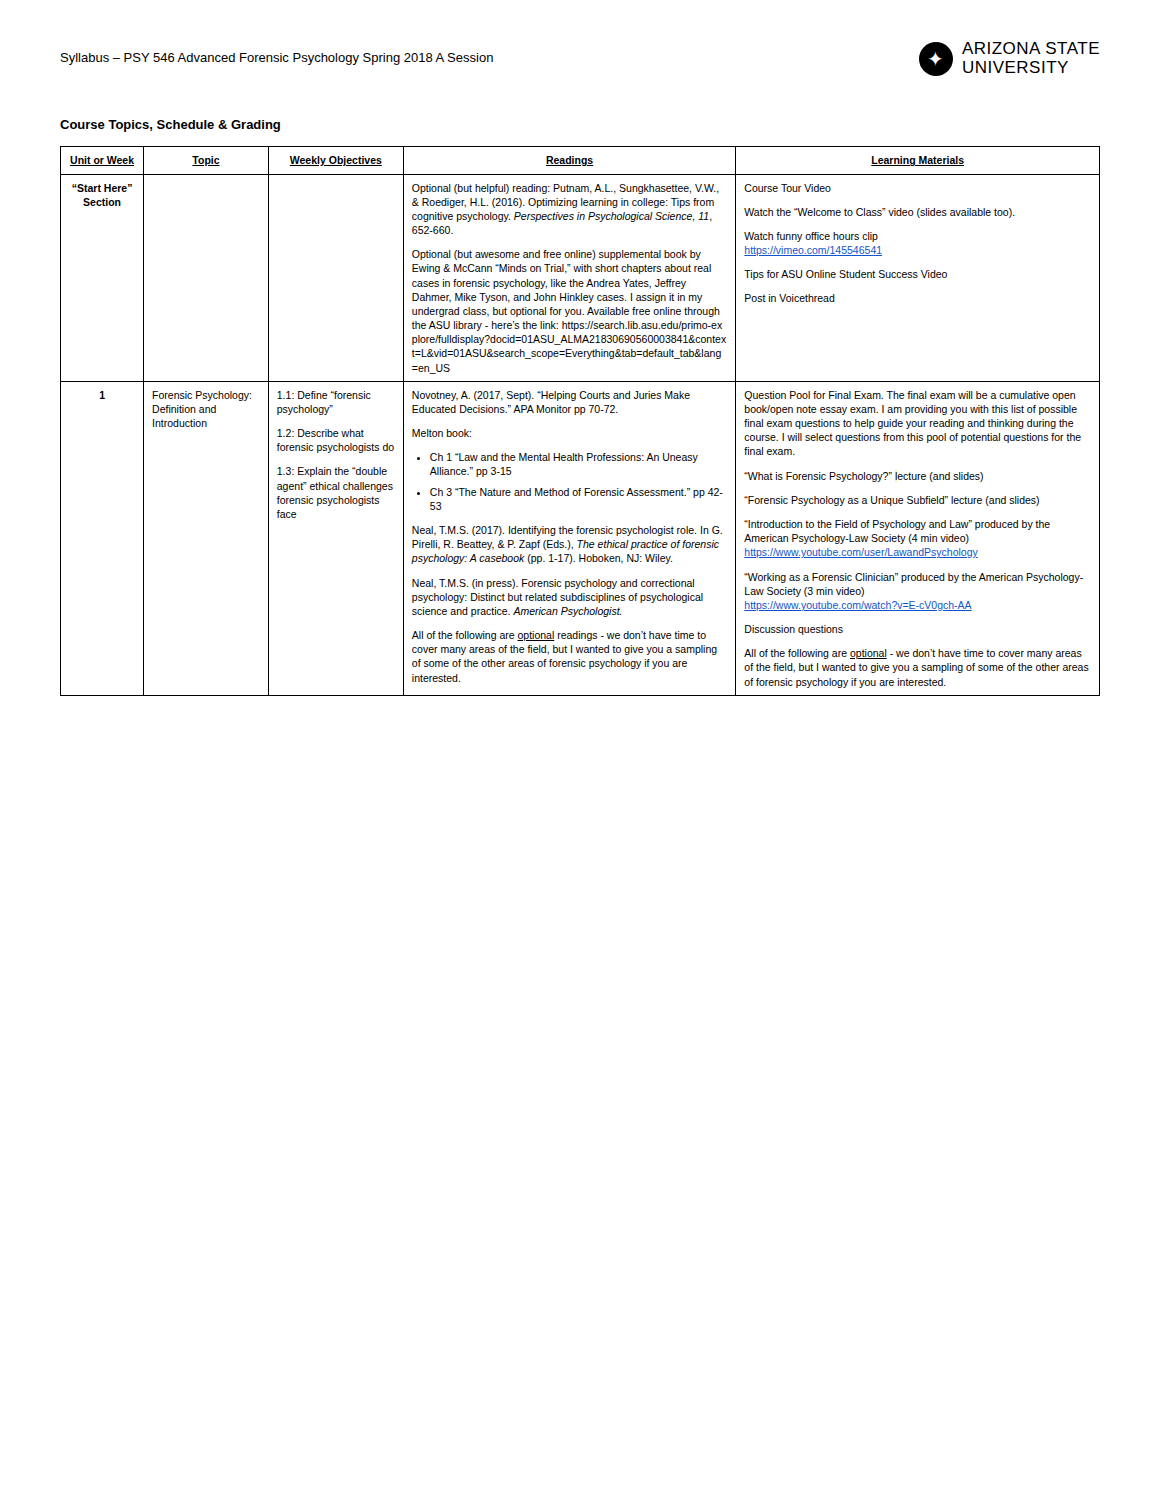Syllabus – PSY 546 Advanced Forensic Psychology Spring 2018 A Session
✦
ARIZONA STATE
UNIVERSITY
Course Topics, Schedule & Grading
| Unit or Week | Topic | Weekly Objectives | Readings | Learning Materials |
| --- | --- | --- | --- | --- |
| “Start Here” Section | | | Optional (but helpful) reading: Putnam, A.L., Sungkhasettee, V.W., & Roediger, H.L. (2016). Optimizing learning in college: Tips from cognitive psychology. Perspectives in Psychological Science, 11 , 652-660. Optional (but awesome and free online) supplemental book by Ewing & McCann “Minds on Trial,” with short chapters about real cases in forensic psychology, like the Andrea Yates, Jeffrey Dahmer, Mike Tyson, and John Hinkley cases. I assign it in my undergrad class, but optional for you. Available free online through the ASU library - here’s the link: https://search.lib.asu.edu/primo-explore/fulldisplay?docid=01ASU_ALMA21830690560003841&context=L&vid=01ASU&search_scope=Everything&tab=default_tab&lang=en_US | Course Tour Video Watch the “Welcome to Class” video (slides available too). Watch funny office hours clip https://vimeo.com/145546541 Tips for ASU Online Student Success Video Post in Voicethread |
| 1 | Forensic Psychology: Definition and Introduction | 1.1: Define “forensic psychology” 1.2: Describe what forensic psychologists do 1.3: Explain the “double agent” ethical challenges forensic psychologists face | Novotney, A. (2017, Sept). “Helping Courts and Juries Make Educated Decisions.” APA Monitor pp 70-72. Melton book: Ch 1 “Law and the Mental Health Professions: An Uneasy Alliance.” pp 3-15 Ch 3 “The Nature and Method of Forensic Assessment.” pp 42-53 Neal, T.M.S. (2017). Identifying the forensic psychologist role. In G. Pirelli, R. Beattey, & P. Zapf (Eds.), The ethical practice of forensic psychology: A casebook (pp. 1-17). Hoboken, NJ: Wiley. Neal, T.M.S. (in press). Forensic psychology and correctional psychology: Distinct but related subdisciplines of psychological science and practice. American Psychologist. All of the following are optional readings - we don’t have time to cover many areas of the field, but I wanted to give you a sampling of some of the other areas of forensic psychology if you are interested. | Question Pool for Final Exam. The final exam will be a cumulative open book/open note essay exam. I am providing you with this list of possible final exam questions to help guide your reading and thinking during the course. I will select questions from this pool of potential questions for the final exam. “What is Forensic Psychology?” l ecture (and slides) “Forensic Psychology as a Unique Subfield” lecture (and slides) “Introduction to the Field of Psychology and Law” produced by the American Psychology-Law Society (4 min video) https://www.youtube.com/user/LawandPsychology “Working as a Forensic Clinician” produced by the American Psychology-Law Society (3 min video) https://www.youtube.com/watch?v=E-cV0gch-AA Discussion questions All of the following are optional - we don’t have time to cover many areas of the field, but I wanted to give you a sampling of some of the other areas of forensic psychology if you are interested. |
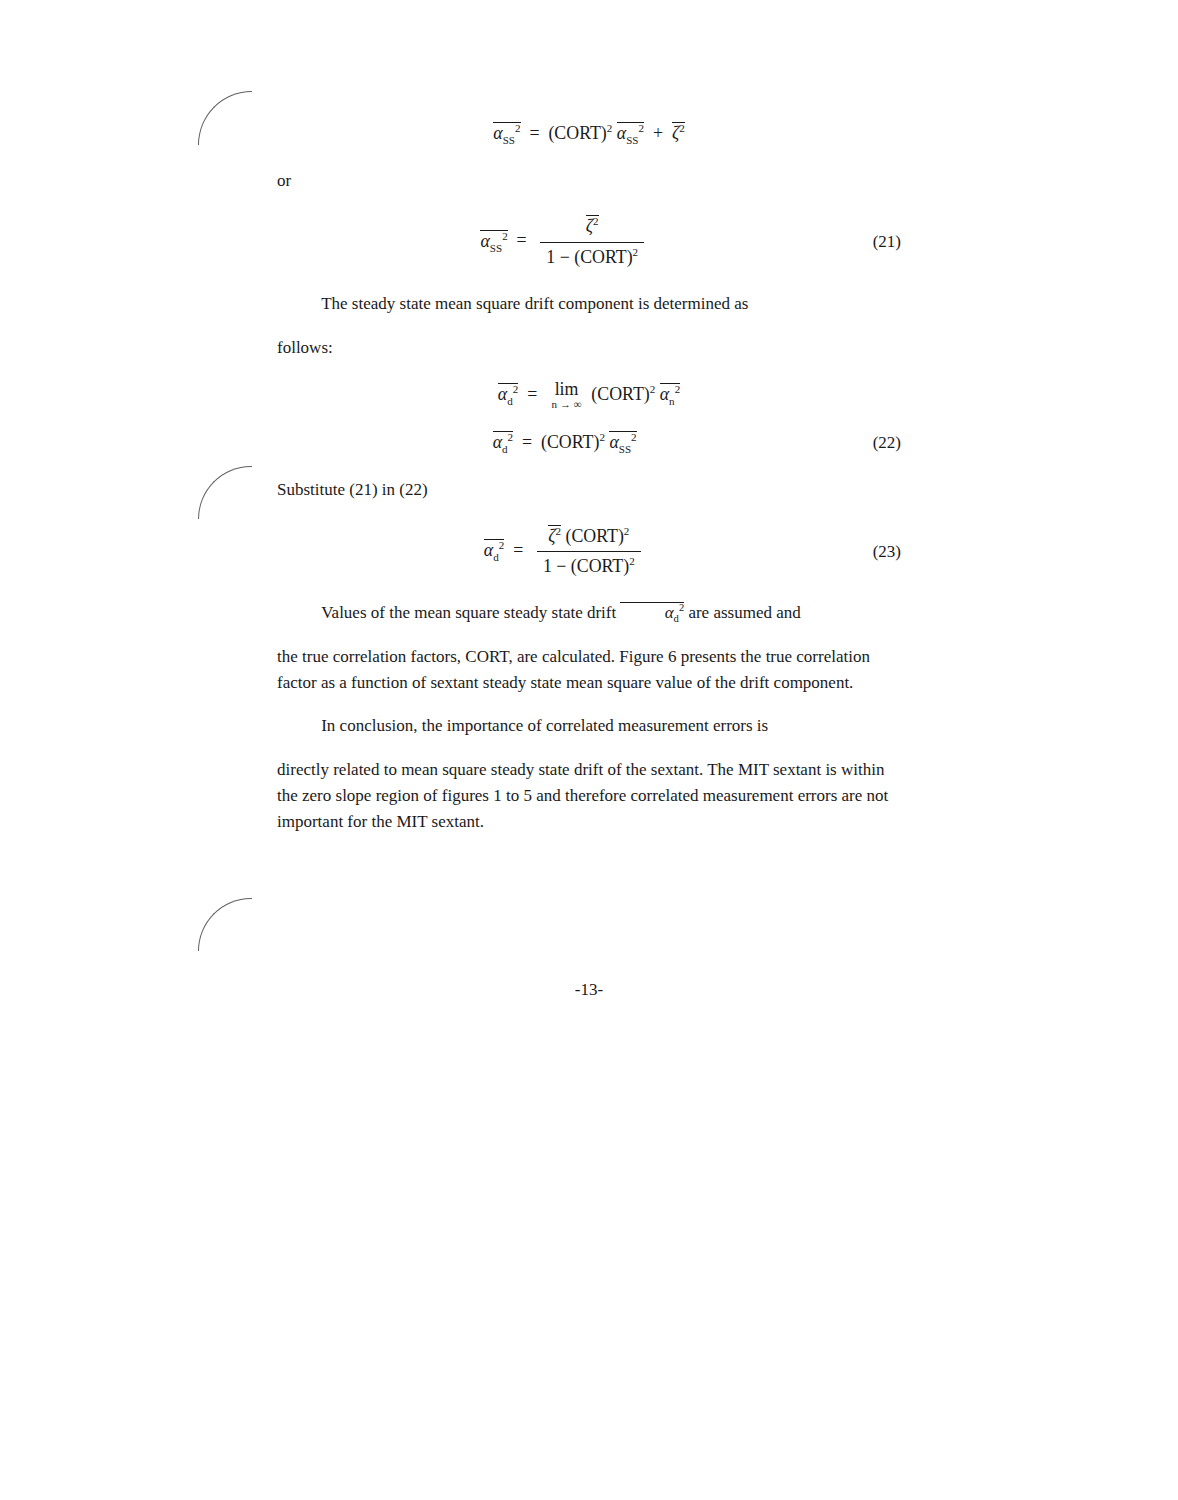αSS2 = (CORT)2 αSS2 + ζ2
or
αSS2 = ζ2 1 − (CORT)2
(21)
The steady state mean square drift component is determined as
follows:
αd2 = lim n → ∞ (CORT)2 αn2
αd2 = (CORT)2 αSS2
(22)
Substitute (21) in (22)
αd2 = ζ2 (CORT)2 1 − (CORT)2
(23)
Values of the mean square steady state drift αd2 are assumed and
the true correlation factors, CORT, are calculated. Figure 6 presents the true correlation factor as a function of sextant steady state mean square value of the drift component.
In conclusion, the importance of correlated measurement errors is
directly related to mean square steady state drift of the sextant. The MIT sextant is within the zero slope region of figures 1 to 5 and therefore correlated measurement errors are not important for the MIT sextant.
-13-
* * * * *
Activity =
All the records need to be printed again exactly as written, though without their pictures.

Output for this task =
Syllabus – PSY 546 Advanced Forensic Psychology Spring 2018 A Session
✦
ARIZONA STATE
UNIVERSITY
Course Topics, Schedule & Grading
| Unit or Week | Topic | Weekly Objectives | Readings | Learning Materials |
| --- | --- | --- | --- | --- |
| “Start Here” Section | | | Optional (but helpful) reading: Putnam, A.L., Sungkhasettee, V.W., & Roediger, H.L. (2016). Optimizing learning in college: Tips from cognitive psychology. Perspectives in Psychological Science, 11 , 652-660. Optional (but awesome and free online) supplemental book by Ewing & McCann “Minds on Trial,” with short chapters about real cases in forensic psychology, like the Andrea Yates, Jeffrey Dahmer, Mike Tyson, and John Hinkley cases. I assign it in my undergrad class, but optional for you. Available free online through the ASU library - here’s the link: https://search.lib.asu.edu/primo-explore/fulldisplay?docid=01ASU_ALMA21830690560003841&context=L&vid=01ASU&search_scope=Everything&tab=default_tab&lang=en_US | Course Tour Video Watch the “Welcome to Class” video (slides available too). Watch funny office hours clip https://vimeo.com/145546541 Tips for ASU Online Student Success Video Post in Voicethread |
| 1 | Forensic Psychology: Definition and Introduction | 1.1: Define “forensic psychology” 1.2: Describe what forensic psychologists do 1.3: Explain the “double agent” ethical challenges forensic psychologists face | Novotney, A. (2017, Sept). “Helping Courts and Juries Make Educated Decisions.” APA Monitor pp 70-72. Melton book: Ch 1 “Law and the Mental Health Professions: An Uneasy Alliance.” pp 3-15 Ch 3 “The Nature and Method of Forensic Assessment.” pp 42-53 Neal, T.M.S. (2017). Identifying the forensic psychologist role. In G. Pirelli, R. Beattey, & P. Zapf (Eds.), The ethical practice of forensic psychology: A casebook (pp. 1-17). Hoboken, NJ: Wiley. Neal, T.M.S. (in press). Forensic psychology and correctional psychology: Distinct but related subdisciplines of psychological science and practice. American Psychologist. All of the following are optional readings - we don’t have time to cover many areas of the field, but I wanted to give you a sampling of some of the other areas of forensic psychology if you are interested. | Question Pool for Final Exam. The final exam will be a cumulative open book/open note essay exam. I am providing you with this list of possible final exam questions to help guide your reading and thinking during the course. I will select questions from this pool of potential questions for the final exam. “What is Forensic Psychology?” l ecture (and slides) “Forensic Psychology as a Unique Subfield” lecture (and slides) “Introduction to the Field of Psychology and Law” produced by the American Psychology-Law Society (4 min video) https://www.youtube.com/user/LawandPsychology “Working as a Forensic Clinician” produced by the American Psychology-Law Society (3 min video) https://www.youtube.com/watch?v=E-cV0gch-AA Discussion questions All of the following are optional - we don’t have time to cover many areas of the field, but I wanted to give you a sampling of some of the other areas of forensic psychology if you are interested. |
αSS2 = (CORT)2 αSS2 + ζ2
or
αSS2 = ζ2 1 − (CORT)2
(21)
The steady state mean square drift component is determined as
follows:
αd2 = lim n → ∞ (CORT)2 αn2
αd2 = (CORT)2 αSS2
(22)
Substitute (21) in (22)
αd2 = ζ2 (CORT)2 1 − (CORT)2
(23)
Values of the mean square steady state drift αd2 are assumed and
the true correlation factors, CORT, are calculated. Figure 6 presents the true correlation factor as a function of sextant steady state mean square value of the drift component.
In conclusion, the importance of correlated measurement errors is
directly related to mean square steady state drift of the sextant. The MIT sextant is within the zero slope region of figures 1 to 5 and therefore correlated measurement errors are not important for the MIT sextant.
-13-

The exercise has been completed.